Given exercise 1.
Answer these questions from the text on hearing aids:
(a) What is the output of a bone conduction hearing aid?
(b) What must the input signal be for the document to apply to devices other than air-conduction hearing aids?
(c) For bone conduction hearing aids, which standard replaces references to IEC 60118-0?

____ Text provided

NOTE For example, a sound pressure level is considered for the output signal of the hearing aid. However, this
holds for air-conduction hearing aids only. For bone conduction, the output is a force, and for other devices the output
can be any other physical quantity.
To apply this document to devices other than air-conduction hearing aids, it is required that:
• the input signal is an acoustic sound pressure,
• the output signal can be quantified by another physical quantity,
• and a measurement coupler exists that enables the measurement of this physical quantity
at the output of the hearing aid.
For bone conduction hearing aids, the output sound pressure level shall be replaced by an
output force level. In addition, for bone conduction hearing aids, references to IEC 60118-0
shall be understood as references to IEC 60118-9.

________
____ Provided data

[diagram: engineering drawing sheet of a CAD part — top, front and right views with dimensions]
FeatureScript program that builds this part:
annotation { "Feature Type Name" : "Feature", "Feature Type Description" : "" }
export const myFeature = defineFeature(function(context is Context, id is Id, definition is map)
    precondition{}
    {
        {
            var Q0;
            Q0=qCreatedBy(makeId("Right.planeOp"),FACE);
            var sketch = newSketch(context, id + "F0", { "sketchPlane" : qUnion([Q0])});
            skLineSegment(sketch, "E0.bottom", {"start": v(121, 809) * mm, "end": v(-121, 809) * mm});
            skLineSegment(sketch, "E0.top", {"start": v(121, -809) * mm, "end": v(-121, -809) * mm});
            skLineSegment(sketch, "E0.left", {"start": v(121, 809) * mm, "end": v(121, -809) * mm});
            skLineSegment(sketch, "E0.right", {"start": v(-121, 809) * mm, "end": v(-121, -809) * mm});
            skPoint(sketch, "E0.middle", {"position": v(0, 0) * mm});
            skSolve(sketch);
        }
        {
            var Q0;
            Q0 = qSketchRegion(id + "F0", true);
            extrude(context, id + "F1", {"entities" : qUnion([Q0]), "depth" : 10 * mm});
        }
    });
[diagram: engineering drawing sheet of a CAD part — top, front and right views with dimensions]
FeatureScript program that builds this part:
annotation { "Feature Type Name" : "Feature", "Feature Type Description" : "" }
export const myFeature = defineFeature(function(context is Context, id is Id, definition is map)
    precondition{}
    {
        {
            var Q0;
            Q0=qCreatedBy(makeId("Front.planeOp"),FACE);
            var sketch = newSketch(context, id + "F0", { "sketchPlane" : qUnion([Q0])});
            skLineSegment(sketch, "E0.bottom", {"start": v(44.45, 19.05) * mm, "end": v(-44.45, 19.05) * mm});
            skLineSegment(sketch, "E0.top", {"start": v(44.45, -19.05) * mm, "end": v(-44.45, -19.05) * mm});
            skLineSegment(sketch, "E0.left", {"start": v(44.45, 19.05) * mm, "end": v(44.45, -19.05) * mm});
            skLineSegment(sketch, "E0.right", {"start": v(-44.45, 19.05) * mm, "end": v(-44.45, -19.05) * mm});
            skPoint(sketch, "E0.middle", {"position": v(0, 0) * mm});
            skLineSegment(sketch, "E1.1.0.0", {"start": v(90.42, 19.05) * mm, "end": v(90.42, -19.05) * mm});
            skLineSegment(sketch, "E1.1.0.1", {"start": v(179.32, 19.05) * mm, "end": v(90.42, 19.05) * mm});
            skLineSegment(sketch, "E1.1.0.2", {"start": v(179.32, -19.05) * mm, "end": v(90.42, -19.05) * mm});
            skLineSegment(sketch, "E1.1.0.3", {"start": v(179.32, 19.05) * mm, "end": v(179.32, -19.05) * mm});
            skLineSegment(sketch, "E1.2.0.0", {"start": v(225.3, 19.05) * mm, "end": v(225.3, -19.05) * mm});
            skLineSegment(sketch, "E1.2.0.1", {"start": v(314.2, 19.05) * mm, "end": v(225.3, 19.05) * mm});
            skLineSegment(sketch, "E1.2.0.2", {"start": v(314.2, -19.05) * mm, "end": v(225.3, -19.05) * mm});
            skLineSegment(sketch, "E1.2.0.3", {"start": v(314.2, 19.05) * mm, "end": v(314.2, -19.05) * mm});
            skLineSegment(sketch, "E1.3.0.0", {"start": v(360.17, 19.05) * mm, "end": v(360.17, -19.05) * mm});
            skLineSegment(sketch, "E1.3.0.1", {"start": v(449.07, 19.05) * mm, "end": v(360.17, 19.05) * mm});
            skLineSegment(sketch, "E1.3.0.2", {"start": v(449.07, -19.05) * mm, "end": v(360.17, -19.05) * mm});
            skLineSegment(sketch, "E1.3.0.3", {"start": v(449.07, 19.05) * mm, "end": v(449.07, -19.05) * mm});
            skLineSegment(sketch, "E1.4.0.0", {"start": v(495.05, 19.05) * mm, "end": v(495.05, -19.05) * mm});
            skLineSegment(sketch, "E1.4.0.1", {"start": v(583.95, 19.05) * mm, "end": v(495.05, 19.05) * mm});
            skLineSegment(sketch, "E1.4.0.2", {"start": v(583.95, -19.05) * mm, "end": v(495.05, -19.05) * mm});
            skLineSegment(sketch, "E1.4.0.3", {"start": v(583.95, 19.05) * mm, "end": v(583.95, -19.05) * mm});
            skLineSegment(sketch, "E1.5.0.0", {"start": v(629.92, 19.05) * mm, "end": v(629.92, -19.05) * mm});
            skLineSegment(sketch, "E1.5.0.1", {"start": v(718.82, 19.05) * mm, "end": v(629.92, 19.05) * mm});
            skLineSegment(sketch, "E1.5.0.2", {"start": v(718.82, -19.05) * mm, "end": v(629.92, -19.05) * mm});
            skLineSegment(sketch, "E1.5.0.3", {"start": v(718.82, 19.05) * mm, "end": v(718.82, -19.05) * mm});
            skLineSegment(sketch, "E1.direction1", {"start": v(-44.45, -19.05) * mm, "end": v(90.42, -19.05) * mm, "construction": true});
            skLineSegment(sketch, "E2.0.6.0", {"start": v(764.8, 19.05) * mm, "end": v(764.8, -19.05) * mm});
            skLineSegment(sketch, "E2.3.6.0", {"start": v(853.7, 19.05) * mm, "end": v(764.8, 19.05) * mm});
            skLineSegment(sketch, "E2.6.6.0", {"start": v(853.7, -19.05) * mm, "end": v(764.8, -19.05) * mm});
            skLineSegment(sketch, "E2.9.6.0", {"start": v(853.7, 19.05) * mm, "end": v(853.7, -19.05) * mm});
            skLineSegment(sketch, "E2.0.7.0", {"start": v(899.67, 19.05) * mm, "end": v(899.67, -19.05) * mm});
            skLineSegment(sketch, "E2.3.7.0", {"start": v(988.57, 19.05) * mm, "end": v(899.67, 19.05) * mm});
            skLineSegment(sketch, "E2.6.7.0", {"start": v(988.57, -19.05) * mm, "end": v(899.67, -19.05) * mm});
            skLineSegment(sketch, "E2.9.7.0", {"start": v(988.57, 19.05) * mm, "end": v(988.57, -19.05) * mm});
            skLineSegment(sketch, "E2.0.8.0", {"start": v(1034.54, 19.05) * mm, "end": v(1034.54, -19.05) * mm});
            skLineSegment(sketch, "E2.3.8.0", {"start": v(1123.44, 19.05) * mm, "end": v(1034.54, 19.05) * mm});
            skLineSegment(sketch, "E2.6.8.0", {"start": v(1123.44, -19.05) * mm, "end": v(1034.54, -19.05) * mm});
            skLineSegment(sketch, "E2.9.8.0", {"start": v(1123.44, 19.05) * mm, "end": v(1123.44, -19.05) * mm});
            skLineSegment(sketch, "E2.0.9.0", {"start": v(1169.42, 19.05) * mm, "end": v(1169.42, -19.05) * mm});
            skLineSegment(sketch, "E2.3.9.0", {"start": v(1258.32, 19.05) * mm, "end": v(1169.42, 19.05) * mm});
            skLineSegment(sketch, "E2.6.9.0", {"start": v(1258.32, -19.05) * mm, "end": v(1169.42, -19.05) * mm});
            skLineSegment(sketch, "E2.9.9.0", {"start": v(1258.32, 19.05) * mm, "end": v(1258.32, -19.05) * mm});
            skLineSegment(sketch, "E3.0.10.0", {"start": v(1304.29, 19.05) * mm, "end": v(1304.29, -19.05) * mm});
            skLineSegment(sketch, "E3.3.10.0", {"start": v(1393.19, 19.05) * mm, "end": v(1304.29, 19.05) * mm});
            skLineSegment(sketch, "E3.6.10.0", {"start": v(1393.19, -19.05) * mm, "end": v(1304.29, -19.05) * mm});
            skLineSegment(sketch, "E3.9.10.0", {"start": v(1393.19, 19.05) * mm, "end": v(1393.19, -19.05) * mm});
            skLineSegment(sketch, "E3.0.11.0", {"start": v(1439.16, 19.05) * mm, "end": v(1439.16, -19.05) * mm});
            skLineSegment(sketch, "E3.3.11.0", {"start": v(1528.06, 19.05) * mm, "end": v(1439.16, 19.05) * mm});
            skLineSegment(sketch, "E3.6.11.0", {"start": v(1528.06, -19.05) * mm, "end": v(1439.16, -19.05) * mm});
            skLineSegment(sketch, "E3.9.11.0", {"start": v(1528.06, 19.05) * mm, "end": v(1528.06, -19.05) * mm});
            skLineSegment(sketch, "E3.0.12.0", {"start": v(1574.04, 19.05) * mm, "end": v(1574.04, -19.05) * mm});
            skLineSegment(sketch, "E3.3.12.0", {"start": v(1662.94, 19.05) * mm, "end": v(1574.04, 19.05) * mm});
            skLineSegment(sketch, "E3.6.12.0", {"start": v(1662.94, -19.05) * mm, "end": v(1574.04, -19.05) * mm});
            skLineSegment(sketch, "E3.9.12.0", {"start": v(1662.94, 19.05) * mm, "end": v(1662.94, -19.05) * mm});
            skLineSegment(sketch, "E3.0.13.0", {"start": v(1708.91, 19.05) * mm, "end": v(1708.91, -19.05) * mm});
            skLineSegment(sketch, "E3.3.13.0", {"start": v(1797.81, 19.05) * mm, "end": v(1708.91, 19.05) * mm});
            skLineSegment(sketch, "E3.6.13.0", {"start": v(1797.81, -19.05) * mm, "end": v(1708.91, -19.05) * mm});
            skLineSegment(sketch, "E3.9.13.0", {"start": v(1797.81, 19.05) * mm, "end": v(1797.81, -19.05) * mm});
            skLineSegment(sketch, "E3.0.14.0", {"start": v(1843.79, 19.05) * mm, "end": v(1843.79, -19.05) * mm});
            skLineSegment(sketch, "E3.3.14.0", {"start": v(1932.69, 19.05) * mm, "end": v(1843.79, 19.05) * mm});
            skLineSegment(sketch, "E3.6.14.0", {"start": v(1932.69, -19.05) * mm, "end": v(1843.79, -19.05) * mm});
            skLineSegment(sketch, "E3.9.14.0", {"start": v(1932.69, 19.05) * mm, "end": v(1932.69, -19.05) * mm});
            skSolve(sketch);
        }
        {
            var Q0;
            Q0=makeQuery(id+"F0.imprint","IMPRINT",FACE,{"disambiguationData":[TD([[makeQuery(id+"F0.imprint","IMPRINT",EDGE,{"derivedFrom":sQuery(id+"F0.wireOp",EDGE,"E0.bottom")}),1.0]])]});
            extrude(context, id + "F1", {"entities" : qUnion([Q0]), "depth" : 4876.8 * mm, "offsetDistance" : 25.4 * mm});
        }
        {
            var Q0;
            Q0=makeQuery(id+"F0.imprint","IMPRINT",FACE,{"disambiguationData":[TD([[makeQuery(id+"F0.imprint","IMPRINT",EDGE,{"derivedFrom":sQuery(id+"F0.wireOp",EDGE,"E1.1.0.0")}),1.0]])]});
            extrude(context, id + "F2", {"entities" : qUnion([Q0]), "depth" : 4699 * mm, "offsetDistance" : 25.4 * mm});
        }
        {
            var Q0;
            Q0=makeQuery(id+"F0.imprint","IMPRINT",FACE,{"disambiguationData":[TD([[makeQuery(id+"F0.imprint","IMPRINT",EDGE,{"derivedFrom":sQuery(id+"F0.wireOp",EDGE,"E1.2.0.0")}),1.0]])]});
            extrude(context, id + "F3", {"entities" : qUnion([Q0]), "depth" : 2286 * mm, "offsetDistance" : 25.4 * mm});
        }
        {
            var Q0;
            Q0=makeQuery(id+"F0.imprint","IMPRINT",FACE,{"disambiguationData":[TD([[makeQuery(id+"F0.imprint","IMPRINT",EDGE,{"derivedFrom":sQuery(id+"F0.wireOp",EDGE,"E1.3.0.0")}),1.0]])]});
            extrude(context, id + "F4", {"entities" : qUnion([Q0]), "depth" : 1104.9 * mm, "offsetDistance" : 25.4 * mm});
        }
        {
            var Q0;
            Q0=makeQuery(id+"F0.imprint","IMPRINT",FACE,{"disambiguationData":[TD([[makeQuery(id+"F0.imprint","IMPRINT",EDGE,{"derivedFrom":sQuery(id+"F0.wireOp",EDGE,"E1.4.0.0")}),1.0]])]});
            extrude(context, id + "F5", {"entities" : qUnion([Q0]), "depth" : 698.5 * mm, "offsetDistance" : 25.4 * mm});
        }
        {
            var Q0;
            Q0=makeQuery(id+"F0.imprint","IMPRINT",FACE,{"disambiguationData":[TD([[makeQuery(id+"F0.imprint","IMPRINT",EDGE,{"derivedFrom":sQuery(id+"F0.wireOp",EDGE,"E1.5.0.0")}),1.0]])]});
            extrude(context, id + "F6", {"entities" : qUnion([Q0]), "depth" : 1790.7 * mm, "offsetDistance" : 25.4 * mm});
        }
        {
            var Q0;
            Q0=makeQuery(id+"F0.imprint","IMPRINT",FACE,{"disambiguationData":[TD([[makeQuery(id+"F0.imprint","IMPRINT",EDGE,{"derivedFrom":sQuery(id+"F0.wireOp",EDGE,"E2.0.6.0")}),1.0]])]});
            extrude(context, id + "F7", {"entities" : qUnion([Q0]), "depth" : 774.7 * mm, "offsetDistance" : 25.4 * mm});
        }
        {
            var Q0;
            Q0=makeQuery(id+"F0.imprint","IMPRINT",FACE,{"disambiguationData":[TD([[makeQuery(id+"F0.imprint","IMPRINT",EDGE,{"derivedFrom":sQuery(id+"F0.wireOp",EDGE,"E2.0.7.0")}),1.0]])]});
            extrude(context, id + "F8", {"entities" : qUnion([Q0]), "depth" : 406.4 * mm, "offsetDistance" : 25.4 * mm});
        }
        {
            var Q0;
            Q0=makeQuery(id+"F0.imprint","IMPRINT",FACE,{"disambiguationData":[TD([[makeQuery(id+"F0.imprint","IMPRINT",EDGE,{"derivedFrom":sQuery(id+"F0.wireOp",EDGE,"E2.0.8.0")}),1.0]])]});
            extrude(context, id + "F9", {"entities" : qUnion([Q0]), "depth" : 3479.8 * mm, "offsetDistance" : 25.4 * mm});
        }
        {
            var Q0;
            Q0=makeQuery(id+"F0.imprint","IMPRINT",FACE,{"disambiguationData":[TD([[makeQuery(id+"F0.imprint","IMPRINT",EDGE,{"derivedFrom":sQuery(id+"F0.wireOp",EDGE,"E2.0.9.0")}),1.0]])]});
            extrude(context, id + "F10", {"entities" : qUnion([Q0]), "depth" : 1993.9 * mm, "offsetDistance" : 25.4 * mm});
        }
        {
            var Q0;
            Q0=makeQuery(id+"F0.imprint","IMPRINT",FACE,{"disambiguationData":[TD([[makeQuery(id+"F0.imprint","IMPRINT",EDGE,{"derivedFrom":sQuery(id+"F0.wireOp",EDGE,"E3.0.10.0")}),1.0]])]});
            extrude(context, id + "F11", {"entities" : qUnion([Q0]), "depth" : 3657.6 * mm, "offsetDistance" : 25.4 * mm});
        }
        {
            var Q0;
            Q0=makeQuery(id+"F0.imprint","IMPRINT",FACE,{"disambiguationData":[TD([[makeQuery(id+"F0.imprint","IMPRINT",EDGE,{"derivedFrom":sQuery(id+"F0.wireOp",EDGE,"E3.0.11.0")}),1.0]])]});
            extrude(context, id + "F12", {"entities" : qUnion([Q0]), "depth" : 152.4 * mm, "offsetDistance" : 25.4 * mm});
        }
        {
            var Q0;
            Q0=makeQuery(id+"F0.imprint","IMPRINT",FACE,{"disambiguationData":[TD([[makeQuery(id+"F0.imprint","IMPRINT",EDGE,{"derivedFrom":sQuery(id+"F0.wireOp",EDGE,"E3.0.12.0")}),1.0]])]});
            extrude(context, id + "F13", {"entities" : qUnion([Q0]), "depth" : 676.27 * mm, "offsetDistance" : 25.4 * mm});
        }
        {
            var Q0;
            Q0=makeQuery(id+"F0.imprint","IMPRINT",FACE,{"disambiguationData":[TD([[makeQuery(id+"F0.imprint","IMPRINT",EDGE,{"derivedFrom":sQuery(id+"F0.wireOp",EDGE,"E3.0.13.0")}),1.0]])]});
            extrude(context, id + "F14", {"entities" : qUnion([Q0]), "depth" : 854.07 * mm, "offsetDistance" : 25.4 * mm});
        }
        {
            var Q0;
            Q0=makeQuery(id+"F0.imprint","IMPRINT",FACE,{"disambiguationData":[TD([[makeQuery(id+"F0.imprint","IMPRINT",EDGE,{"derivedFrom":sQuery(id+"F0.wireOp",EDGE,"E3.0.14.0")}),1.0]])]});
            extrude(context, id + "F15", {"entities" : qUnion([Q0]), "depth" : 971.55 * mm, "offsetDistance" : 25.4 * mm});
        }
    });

________

Given exercise 2. Copy the entries word for word, starting at their first line and ending at the line that contains "Q0 = qSketchRegion(id", with both of those lines included.

Expected output 1.
(a) A force.
(b) An acoustic sound pressure.
(c) IEC 60118-9.

Expected output 2.
[diagram: engineering drawing sheet of a CAD part — top, front and right views with dimensions]
FeatureScript program that builds this part:
annotation { "Feature Type Name" : "Feature", "Feature Type Description" : "" }
export const myFeature = defineFeature(function(context is Context, id is Id, definition is map)
    precondition{}
    {
        {
            var Q0;
            Q0=qCreatedBy(makeId("Right.planeOp"),FACE);
            var sketch = newSketch(context, id + "F0", { "sketchPlane" : qUnion([Q0])});
            skLineSegment(sketch, "E0.bottom", {"start": v(121, 809) * mm, "end": v(-121, 809) * mm});
            skLineSegment(sketch, "E0.top", {"start": v(121, -809) * mm, "end": v(-121, -809) * mm});
            skLineSegment(sketch, "E0.left", {"start": v(121, 809) * mm, "end": v(121, -809) * mm});
            skLineSegment(sketch, "E0.right", {"start": v(-121, 809) * mm, "end": v(-121, -809) * mm});
            skPoint(sketch, "E0.middle", {"position": v(0, 0) * mm});
            skSolve(sketch);
        }
        {
            var Q0;
            Q0 = qSketchRegion(id + "F0", true);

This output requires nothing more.